Papah mengangguk “Abang mungkin kamu mau coba bicara?” Tay mengangguk.
“New.. Sebelumnya, aku mau minta maaf kalau ternyata hal-hal yang lalu sering buat kamu sakit hati. Aku gak bertanggung jawab sebagai suami, aku minta maaf dengan tulus. Aku menyesal, tapi aku bisa apa kalau memang kamu tetap gak bisa membatalkan perceraian kita.. Sekali lagi aku minta maaf, ini mungkin terlambat, tapi aku cuman mau bilang kalau aku sayang dan cinta sama kamu.. Aku minta maaf untuk gak bilang ini lebih awal.” Ucap Tay sedikit bergetar menahan tangisnya.
Ia lalu menatap sang Ibu mertua dengan sendu “Ibu.. Maafin Tay juga, mungkin Ibu juga merasakan kekecewaan pada Tay. Maaf ya Bu, Tay ingkar sama Ibu gak bisa jagain New. Terimakasih Ibu selama ini selalu perhatian sama Tay, selalu menganggap Tay seperti anak Ibu sendiri.. Sekali lagi terimakasih dan maaf ya Bu..” Tay mencoba tersenyum dan Ibu pun membalas senyuman tersebut sebari mengangguk lemah.
“Nak.. Apa tidak bisa di fikirkan kembali? Kita gak minta keputusanmu saat ini kok, di fikirkan saja dulu..” Mamah mencoba kembali bernegosiasi dengan New.
New yang masih tertunduk hanya bisa terdiam tak merespon.
“Arum! Sudah! Kalau dia tidak mau, gak usah kamu mengemis-ngemis seperti itu! Dia sudah bilang tidak mau! Yasudah, kita pulang! Untuk apa memaksa orang yang sudah tidak mau!” Ucap Nenek sedikit berteriak lalu ia memilih untuk bangun dari duduknya “ayok kita pulang!” Nenek menarik tubuh Tay agar ikut bangun, dan keduanya berjalan lebih dulu meninggalkan rumah tersebut.

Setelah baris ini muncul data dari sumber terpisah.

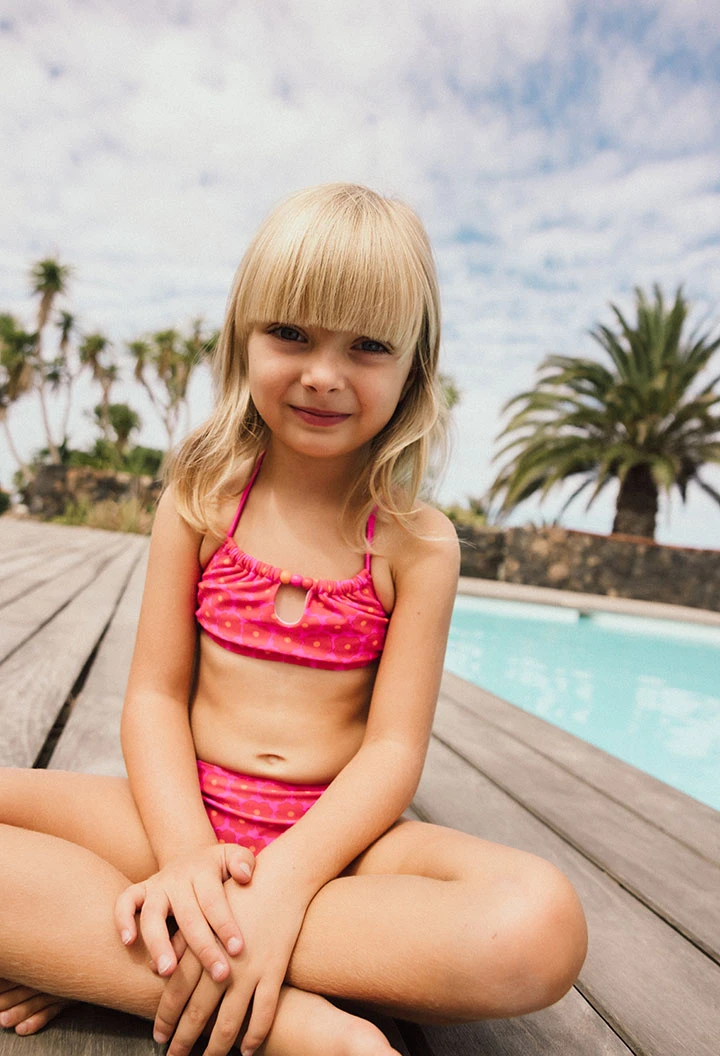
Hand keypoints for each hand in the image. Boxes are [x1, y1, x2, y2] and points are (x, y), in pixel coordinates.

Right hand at [115, 843, 255, 982]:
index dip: (225, 925)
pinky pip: (124, 902)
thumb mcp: (234, 856)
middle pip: (188, 915)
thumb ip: (243, 862)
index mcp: (203, 871)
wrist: (191, 857)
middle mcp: (177, 878)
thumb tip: (244, 877)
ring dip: (159, 943)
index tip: (238, 950)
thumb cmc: (219, 868)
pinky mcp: (139, 892)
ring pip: (152, 914)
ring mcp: (156, 886)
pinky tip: (129, 943)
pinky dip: (123, 919)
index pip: (214, 901)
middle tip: (219, 974)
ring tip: (168, 971)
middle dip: (203, 947)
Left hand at [153, 876, 306, 1055]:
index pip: (175, 990)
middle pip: (198, 1011)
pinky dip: (256, 1035)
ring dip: (217, 1047)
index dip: (166, 1017)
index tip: (159, 1036)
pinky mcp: (274, 969)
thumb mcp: (205, 910)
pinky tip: (248, 1049)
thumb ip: (183, 940)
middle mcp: (221, 961)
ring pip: (229, 1021)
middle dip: (184, 1039)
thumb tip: (157, 968)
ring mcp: (249, 969)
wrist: (280, 876)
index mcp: (200, 946)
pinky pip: (264, 1013)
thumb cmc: (239, 892)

Papah dan Mamah tak punya pilihan lain selain mengikuti jejak Nenek namun sebelum keduanya beranjak keduanya sempat memeluk New dengan hangat “yang di bilang Mamah benar, kamu gak harus kasih jawaban sekarang. Kalaupun kamu berubah fikiran, jangan ragu untuk info kami ya nak.” Ucap Papah.
“Kamu anak kami, selalu akan seperti itu.. Maafin kami dan juga Tay ya New..” Mamah kembali terisak, lalu menatap Ibu yang kini berdiri di samping New “Jenn, maafkan anak saya dan keluarga saya ya.. Sekali lagi kami mohon maaf.”
Ibu mengangguk “iya Mbak.. Maafin kami juga.”
Papah dan Mamah akhirnya ikut keluar meninggalkan New dan sang Ibu berdua.
Begitu eksistensi keluarga Vihokratana menghilang, New langsung kembali terduduk lemah dan menutup wajahnya dengan tangan miliknya dan tangisnya pun pecah.
Ibu yang merasa pilu melihat tangis sendu anaknya pun hanya bisa memeluk erat sang anak “sabar nak..”
“Bu.. Maafin..New..” “New juga sakit Bu.. New juga gamau.. Tapi New juga sakit bu..” Ucap New sedikit terbata-bata di sela tangisnya.
Ibu hanya bisa mengelus punggung tangan sang anak “tenangin dulu diri kamu.. Tenang.. Ada Ibu.”
“New juga cin..ta Bu.. Cinta..” Ucapnya kembali.
“Iya nak iya.. Tenang dulu..” Jenna menahan tangisnya sebari memeluk erat anak semata wayangnya yang kini tangisnya semakin terdengar pilu.